Domestically, China is at a critical juncture after 30 years of rapid economic growth. Favorable conditions, such as the demographic dividend, the dividend from earlier rural, financial and fiscal reforms, and the WTO dividend are diminishing. But new growth drivers have yet to be developed. In March, Premier Li said, “Thirty years ago, China’s reforms were led by the Special Economic Zones. It is time to find a new pilot zone to fuel a new round of reforms through opening up. There is still great room and potential, and Shanghai has all the conditions to realize this.”

“The new leadership is forcefully pushing for another big package of corporate sector reform in Shanghai at a time when the Chinese economy is clearly at a critical juncture. It is hard not to see the historical resemblance and infer the significance of this move,” Yao said.

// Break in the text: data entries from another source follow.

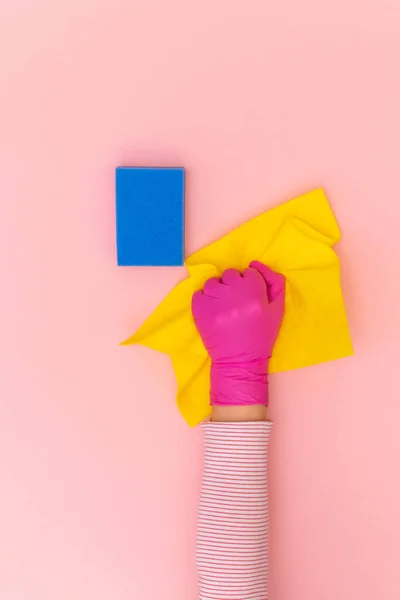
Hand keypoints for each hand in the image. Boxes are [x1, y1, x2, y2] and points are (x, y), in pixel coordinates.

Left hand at [192, 261, 284, 406]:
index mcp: (255, 293)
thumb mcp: (278, 309)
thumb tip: (254, 264)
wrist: (240, 362)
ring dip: (218, 291)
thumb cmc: (261, 336)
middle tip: (237, 303)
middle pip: (230, 273)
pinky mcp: (199, 310)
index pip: (249, 271)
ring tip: (223, 307)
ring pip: (213, 282)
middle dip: (234, 285)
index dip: (250, 284)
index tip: (250, 298)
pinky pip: (199, 293)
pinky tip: (213, 312)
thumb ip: (274, 282)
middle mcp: (234, 294)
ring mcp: (214, 302)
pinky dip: (205, 300)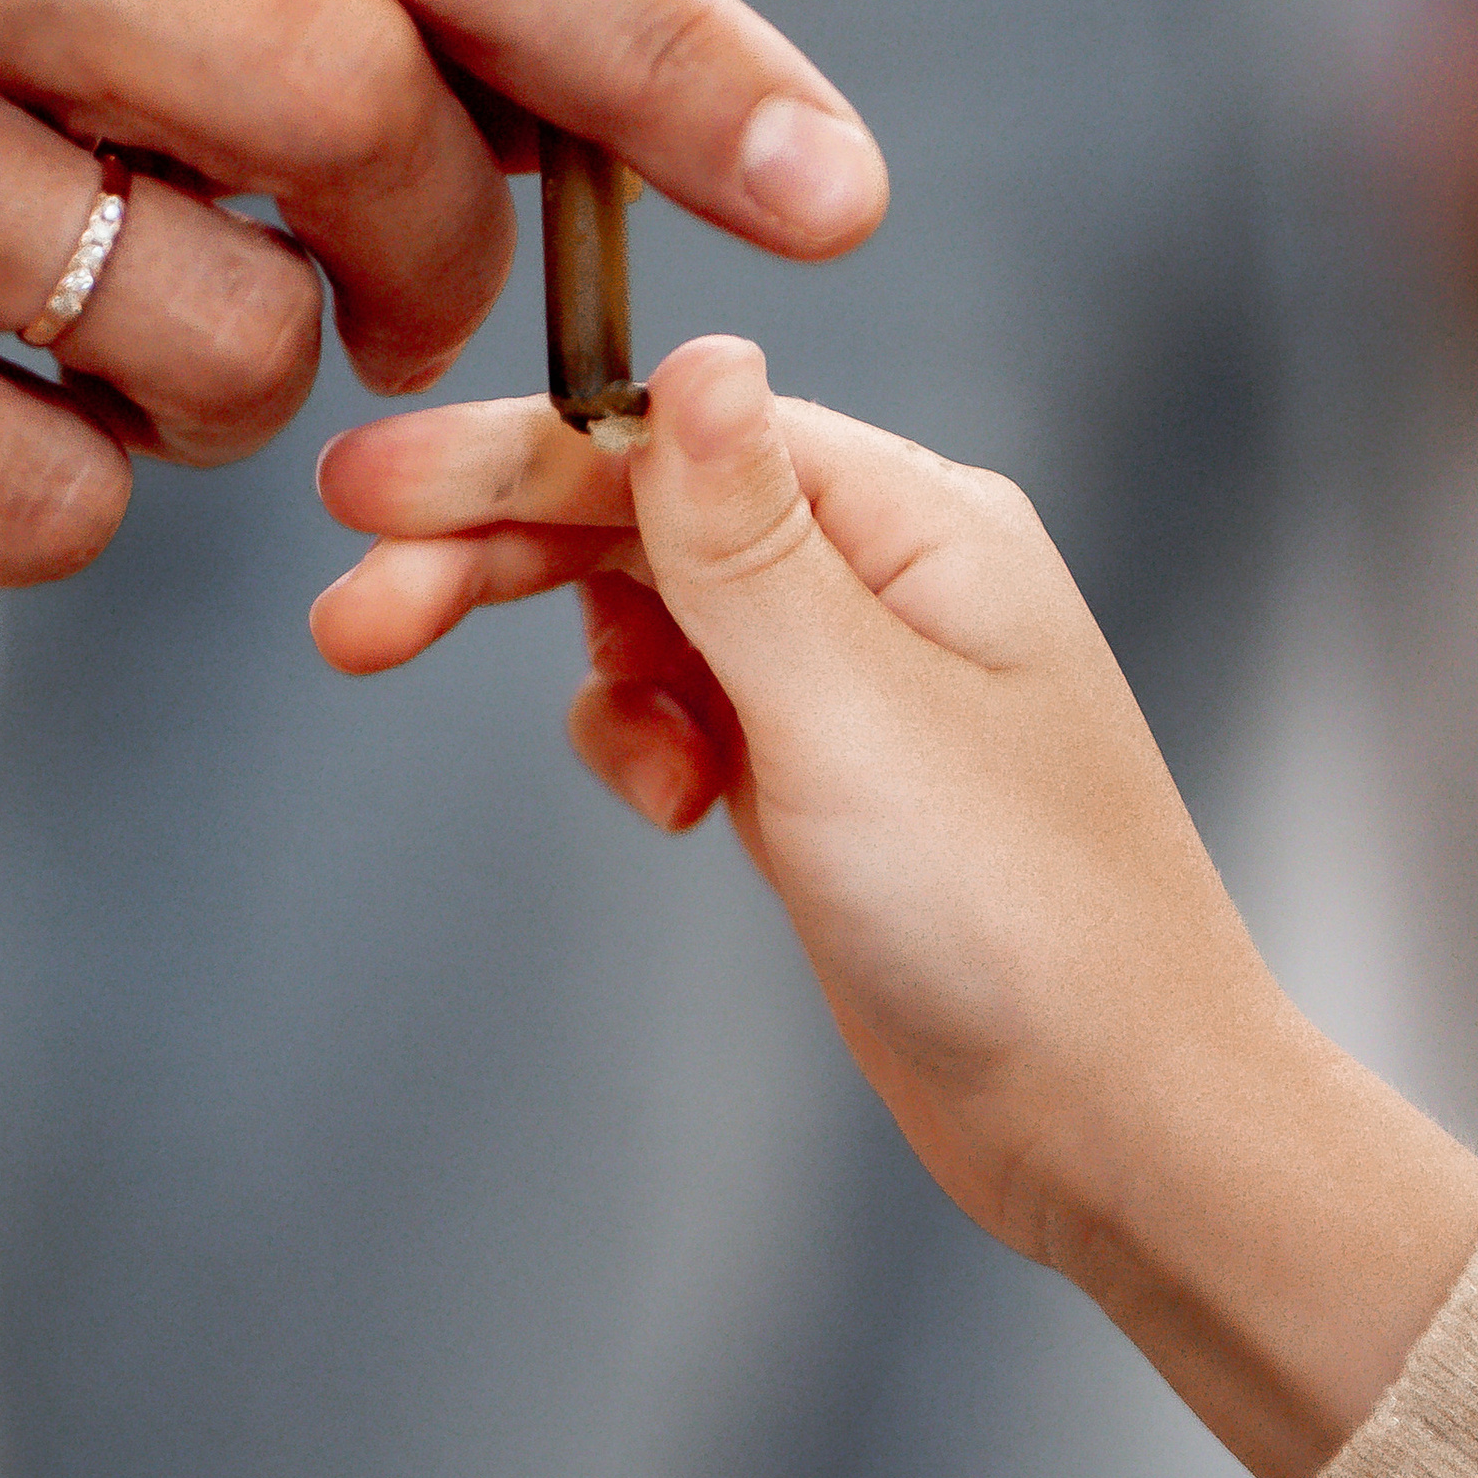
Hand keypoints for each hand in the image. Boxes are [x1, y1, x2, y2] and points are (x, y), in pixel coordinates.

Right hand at [0, 0, 884, 584]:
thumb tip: (622, 116)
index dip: (669, 42)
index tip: (830, 185)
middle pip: (361, 99)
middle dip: (456, 255)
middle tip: (422, 318)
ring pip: (232, 337)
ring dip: (241, 401)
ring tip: (95, 342)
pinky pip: (65, 498)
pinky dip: (72, 502)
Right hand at [315, 338, 1477, 1477]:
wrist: (1126, 1126)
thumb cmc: (1027, 924)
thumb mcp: (853, 713)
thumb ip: (745, 538)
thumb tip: (693, 352)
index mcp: (917, 521)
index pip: (671, 435)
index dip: (509, 456)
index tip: (362, 490)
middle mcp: (887, 576)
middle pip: (638, 515)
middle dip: (493, 558)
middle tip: (350, 620)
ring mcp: (854, 680)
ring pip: (648, 613)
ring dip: (583, 672)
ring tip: (623, 778)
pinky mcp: (826, 778)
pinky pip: (684, 711)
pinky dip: (646, 746)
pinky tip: (673, 810)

“This is an experiment worth watching, but not the game-changer that some believe,” said Capital Economics analyst Jessica Hinds.

Skeptics point to a similar scheme launched near Shenzhen, in Qianhai, last year, but that has so far failed to live up to expectations. Qianhai was presented as place for radical experimentation with China's capital account.

In addition, Barclays’ Jiang Chang notes that consolidating Shanghai’s position as a global financial and services center has its risks and probably will require strong execution of a gradual process taking into account interest rate and yuan arbitrage, limitations on foreign bank operating licenses, the likely effect on land prices, and yet at the same time establish confidence in the future light-touch legal framework.

There are also concerns that the Shanghai FTZ will attract services and trade revenue from Hong Kong, such as yuan settlement, luxury goods sales and port revenues, potentially damaging Hong Kong’s position as the world’s business gateway to China, according to Chang.

First, the trade and logistics industry is likely to be affected – nearly 55 percent of Hong Kong’s re-exports go to China. As custom procedures are simplified and costs lowered in Shanghai’s FTZ, some firms may choose to bypass Hong Kong and ship their goods directly into the mainland. Second, Hong Kong’s offshore yuan business is likely to see more intense competition. Furthermore, Hong Kong’s value proposition as a duty-free shopping hub for mainlanders may become less appealing. With possible lower import tariffs, luxury goods may soon be available in the mainland at more competitive prices.

“That said, in the short-term, we think Hong Kong will be able to withstand competition from the FTZ,” Chang said. “It has a first-mover advantage, a huge lead in fact, as it will take time for the Shanghai trade zone to be developed.”